Following are the main cons of individual.

FZ60 – No sharpness in HD videos, limitation in burst mode, no comments (no idea) about low light performance, but overall features seems good to choose.
SZ20- More noise at low ISO, Slow internal battery charging system but overall performance good
SX240- It struggled to focus in low light; VQ is a little choppy, below average battery life, But good IQ at day light 
Over the above SX240 sample images in day light is better compared to other.
I need better low light performer, since most of my requirement is indoor shooting. If anyone send some sample images with same low light condition for three of them, it would be better to choose. Kindly suggest better one.


----------



## nac (Dec 5, 2012)

I don't think SZ20 is that good... You can check the samples in flickr...


----------



## sujoyp (Dec 5, 2012)

hmmm u totally neglected  olympus XZ1 ....its much better low light performer than these


----------



## savin (Dec 5, 2012)

xz1 is having only 4x opt.zoom and it is > 20k, but it is having better sensor size...


----------



## Rockstar11 (Dec 5, 2012)

savin said:


> By reading review, comparison & suggestion, I came to know that few good models which suites my budget & requirements like fz60, sz20 & sx240. But each one having its own advantages and disadvantages.
> 
> Following are the main cons of individual.
> 
> ...



Sony Hx20v good focus in low light and battery life.

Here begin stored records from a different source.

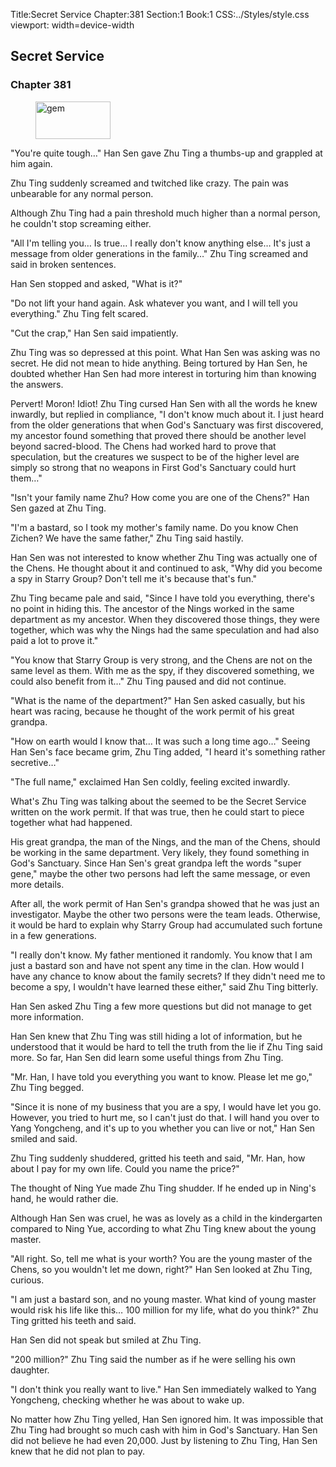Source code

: Title:Secret Service 
Chapter:381 
Section:1 
Book:1 
CSS:../Styles/style.css 
viewport: width=device-width
  
## Secret Service
### Chapter 381
  
<figure>
	<img src="../Images/gem.gif" alt="gem" id="gem" width="120" height="60" />
</figure>
  

  
"You're quite tough…" Han Sen gave Zhu Ting a thumbs-up and grappled at him again.

Zhu Ting suddenly screamed and twitched like crazy. The pain was unbearable for any normal person.

Although Zhu Ting had a pain threshold much higher than a normal person, he couldn't stop screaming either.

"All I'm telling you… Is true… I really don't know anything else… It's just a message from older generations in the family…" Zhu Ting screamed and said in broken sentences.

Han Sen stopped and asked, "What is it?"

"Do not lift your hand again. Ask whatever you want, and I will tell you everything." Zhu Ting felt scared.

"Cut the crap," Han Sen said impatiently.

Zhu Ting was so depressed at this point. What Han Sen was asking was no secret. He did not mean to hide anything. Being tortured by Han Sen, he doubted whether Han Sen had more interest in torturing him than knowing the answers.

Pervert! Moron! Idiot! Zhu Ting cursed Han Sen with all the words he knew inwardly, but replied in compliance, "I don't know much about it. I just heard from the older generations that when God's Sanctuary was first discovered, my ancestor found something that proved there should be another level beyond sacred-blood. The Chens had worked hard to prove that speculation, but the creatures we suspect to be of the higher level are simply so strong that no weapons in First God's Sanctuary could hurt them…"

"Isn't your family name Zhu? How come you are one of the Chens?" Han Sen gazed at Zhu Ting.

"I'm a bastard, so I took my mother's family name. Do you know Chen Zichen? We have the same father," Zhu Ting said hastily.

Han Sen was not interested to know whether Zhu Ting was actually one of the Chens. He thought about it and continued to ask, "Why did you become a spy in Starry Group? Don't tell me it's because that's fun."

Zhu Ting became pale and said, "Since I have told you everything, there's no point in hiding this. The ancestor of the Nings worked in the same department as my ancestor. When they discovered those things, they were together, which was why the Nings had the same speculation and had also paid a lot to prove it."

"You know that Starry Group is very strong, and the Chens are not on the same level as them. With me as the spy, if they discovered something, we could also benefit from it…" Zhu Ting paused and did not continue.

"What is the name of the department?" Han Sen asked casually, but his heart was racing, because he thought of the work permit of his great grandpa.

"How on earth would I know that… It was such a long time ago…" Seeing Han Sen's face became grim, Zhu Ting added, "I heard it's something rather secretive…"

"The full name," exclaimed Han Sen coldly, feeling excited inwardly.

What's Zhu Ting was talking about the seemed to be the Secret Service written on the work permit. If that was true, then he could start to piece together what had happened.

His great grandpa, the man of the Nings, and the man of the Chens, should be working in the same department. Very likely, they found something in God's Sanctuary. Since Han Sen's great grandpa left the words "super gene," maybe the other two persons had left the same message, or even more details.

After all, the work permit of Han Sen's grandpa showed that he was just an investigator. Maybe the other two persons were the team leads. Otherwise, it would be hard to explain why Starry Group had accumulated such fortune in a few generations.

"I really don't know. My father mentioned it randomly. You know that I am just a bastard son and have not spent any time in the clan. How would I have any chance to know about the family secrets? If they didn't need me to become a spy, I wouldn't have learned these either," said Zhu Ting bitterly.

Han Sen asked Zhu Ting a few more questions but did not manage to get more information.

Han Sen knew that Zhu Ting was still hiding a lot of information, but he understood that it would be hard to tell the truth from the lie if Zhu Ting said more. So far, Han Sen did learn some useful things from Zhu Ting.

"Mr. Han, I have told you everything you want to know. Please let me go," Zhu Ting begged.

"Since it is none of my business that you are a spy, I would have let you go. However, you tried to hurt me, so I can't just do that. I will hand you over to Yang Yongcheng, and it's up to you whether you can live or not," Han Sen smiled and said.

Zhu Ting suddenly shuddered, gritted his teeth and said, "Mr. Han, how about I pay for my own life. Could you name the price?"

The thought of Ning Yue made Zhu Ting shudder. If he ended up in Ning's hand, he would rather die.

Although Han Sen was cruel, he was as lovely as a child in the kindergarten compared to Ning Yue, according to what Zhu Ting knew about the young master.

"All right. So, tell me what is your worth? You are the young master of the Chens, so you wouldn't let me down, right?" Han Sen looked at Zhu Ting, curious.

"I am just a bastard son, and no young master. What kind of young master would risk his life like this… 100 million for my life, what do you think?" Zhu Ting gritted his teeth and said.

Han Sen did not speak but smiled at Zhu Ting.

"200 million?" Zhu Ting said the number as if he were selling his own daughter.

"I don't think you really want to live." Han Sen immediately walked to Yang Yongcheng, checking whether he was about to wake up.

No matter how Zhu Ting yelled, Han Sen ignored him. It was impossible that Zhu Ting had brought so much cash with him in God's Sanctuary. Han Sen did not believe he had even 20,000. Just by listening to Zhu Ting, Han Sen knew that he did not plan to pay.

i will post day and night zoom video soon..


----------



## savin (Dec 11, 2012)

Main cons of HX20V (in review)
•Lots of detail smudging, even at ISO 100
•Only two apertures to choose from at any one time; no shutter or aperture priority modes
•Tends to underexpose; highlight clipping can be an issue at times
•No manual controls in movie mode
•Internal battery charger is slow, prevents you from charging a spare

can any one suggest me about performance of FZ150 & HX100V-*Carl zeiss lens*.

Kindly suggest which one is better among them, priority is low light performance and image quality.

which one is better Carl zeiss (HX100V) v/s Sony G lens (HX20V)

HX100V vs FZ150 vs FZ60 vs HX20V vs SX240HS


----------



## nac (Dec 11, 2012)

^ 
Do you find stock of those two cameras?
FZ150 is better between that two...

Since the first two are discontinued and can't find one in the market, I would say *FZ60* as it does have better control over video recording.


----------



## karthikkumar (Dec 17, 2012)

NIKON COOLPIX L-810,is a nice one to go for it under your budget


----------



## savin (Dec 18, 2012)

karthikkumar said:


> NIKON COOLPIX L-810,is a nice one to go for it under your budget



L810 has poor low light performance, now m looking for entry level slr with increasing my budget<28K.

By seeing some sample images, canon - 1100D images were sharper than D3100, but overall reviews/score votes for nikon.
Sony A37 seems better by specs and features can any one help me out to over come this conf...


----------



## marvelousprashant (Dec 18, 2012)

I think d5100 is available for 29k (go to the entry level dslr battle thread)


----------



## sujoyp (Dec 18, 2012)

yes if u get D5100 for 29k its a great deal


----------



## AMTECH69 (Dec 19, 2012)

I want a cam with similar specs.
what about Fuji HS25EXR? Anybody tried? Feature wise it seems comparable with Nikon or Canon models but not sure about image quality. Moreover it has manual zoom. Is it preferred over automatic one?
Want to buy within 2-3 days. Pls Help.


----------